Studies on Energy‐Linked Reactions

A series of 62 mutants of Saccharomyces cerevisiae showing high levels of resistance to oligomycin and rutamycin have been isolated. These mutants can be subdivided into two classes on the basis of their cross resistance to a variety of inhibitors and uncouplers of mitochondrial energy‐conservation reactions. Class I mutants show cross resistance to aurovertin, triethyltin, ‘1799’ (a hexafluorotriacetone derivative), uncoupling agents and inhibitors of mitochondrial protein synthesis such as chloramphenicol, mikamycin and spiramycin. Class II mutants are specifically resistant to oligomycin and rutamycin and show no cross resistance to aurovertin, triethyltin or any of the other agents tested. The majority of the class I mutants and one of the class II mutants exhibit cold sensitivity of the oligomycin resistance, i.e. they lose resistance at the non‐permissive temperature of 20°C, and this provides a further basis for classification of the mutants. The growth rates of the majority of these resistant mutants from both classes were unaltered from the wild type and the growth yield of the class II mutants was also the same as that of the parental strains.

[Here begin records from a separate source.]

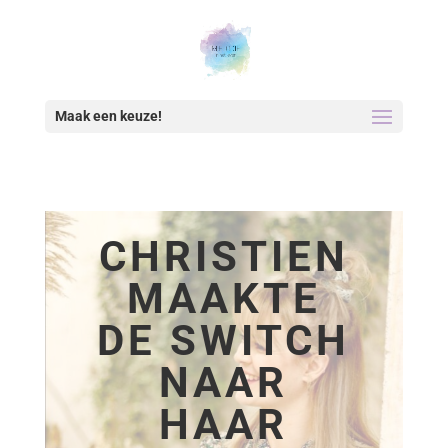
Maak een keuze!
CHRISTIEN
MAAKTE
DE SWITCH
NAAR
HAAR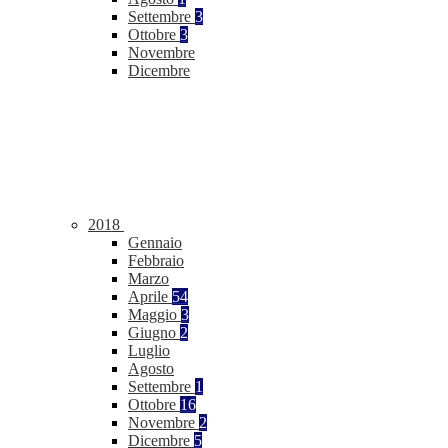
Settembre
3
Ottobre
3
Novembre
Dicembre
2018
Gennaio
Febbraio
Marzo
Aprile
54
Maggio
3
Giugno
2
Luglio
Agosto
Settembre
1
Ottobre
16
Novembre
2
Dicembre
5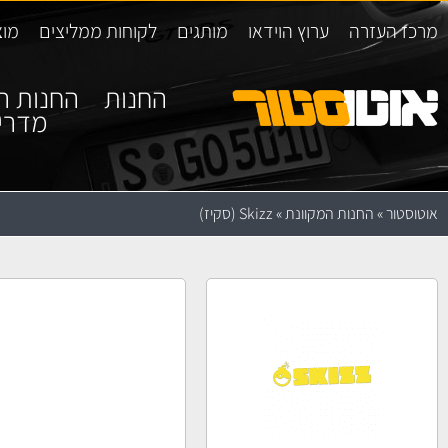
מרכז העזרה
ערוץ הוידאו
מותגים
לקוחות ממליצים
מוצ
החנות
החנות ה
מדרי
אוטוסטור
»
החנות המקוונת
»
Skizz (סקיז)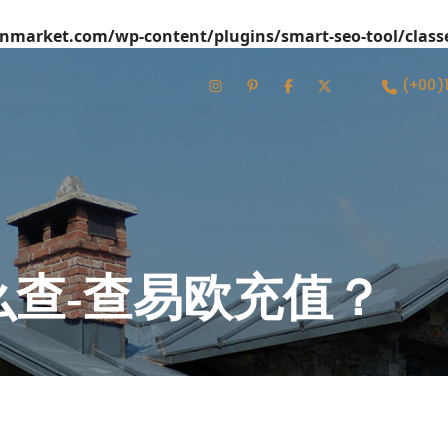
market.com/wp-content/plugins/smart-seo-tool/class
(+00)
查-查易欧充值？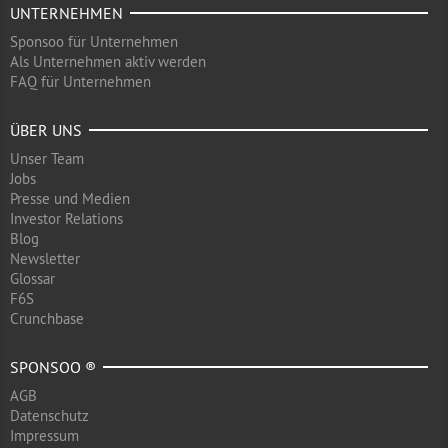
UNTERNEHMEN
Sponsoo für Unternehmen
Als Unternehmen aktiv werden
FAQ für Unternehmen
ÜBER UNS
Unser Team
Jobs
Presse und Medien
Investor Relations
Blog
Newsletter
Glossar
F6S
Crunchbase
SPONSOO ®
AGB
Datenschutz
Impressum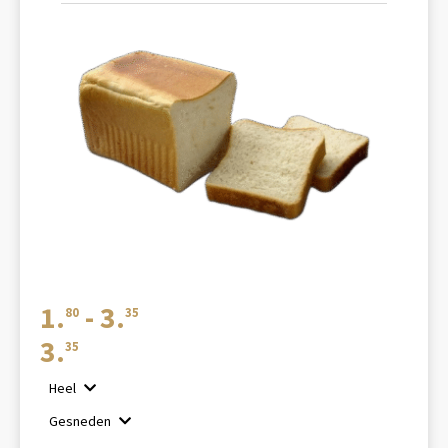
Prijsklasse:
1.
-
3.
80
35
€1.80
3.
35
tot
Heel
€3.35
Gesneden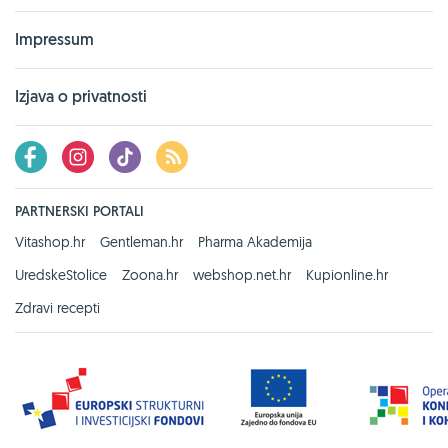
Impressum
Izjava o privatnosti
PARTNERSKI PORTALI
Vitashop.hr
Gentleman.hr
Pharma Akademija
UredskeStolice
Zoona.hr
webshop.net.hr
Kupionline.hr
Zdravi recepti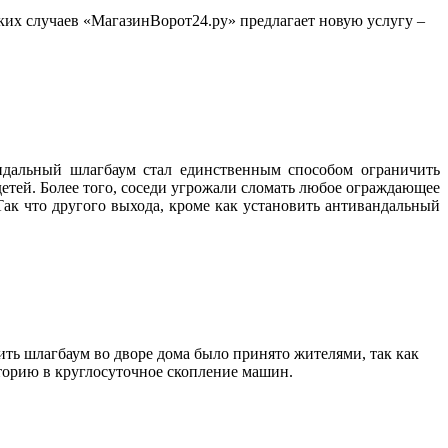
ких случаев «МагазинВорот24.ру» предлагает новую услугу –
ндальный шлагбаум стал единственным способом ограничить
 детей. Более того, соседи угрожали сломать любое ограждающее
ак что другого выхода, кроме как установить антивандальный
ть шлагбаум во дворе дома было принято жителями, так как
иторию в круглосуточное скопление машин.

The growth yield of the class I mutants, however, was 15–20% less than that of the wild type. No differences in mitochondrial morphology or of the number of mitochondria per cell were seen on examination by the electron microscope. The isolation and properties of specific mitochondrial oligomycin‐resistant mutants supports the biochemical evidence for different sites of action of oligomycin, triethyltin and uncoupling agents on energy‐conservation reactions.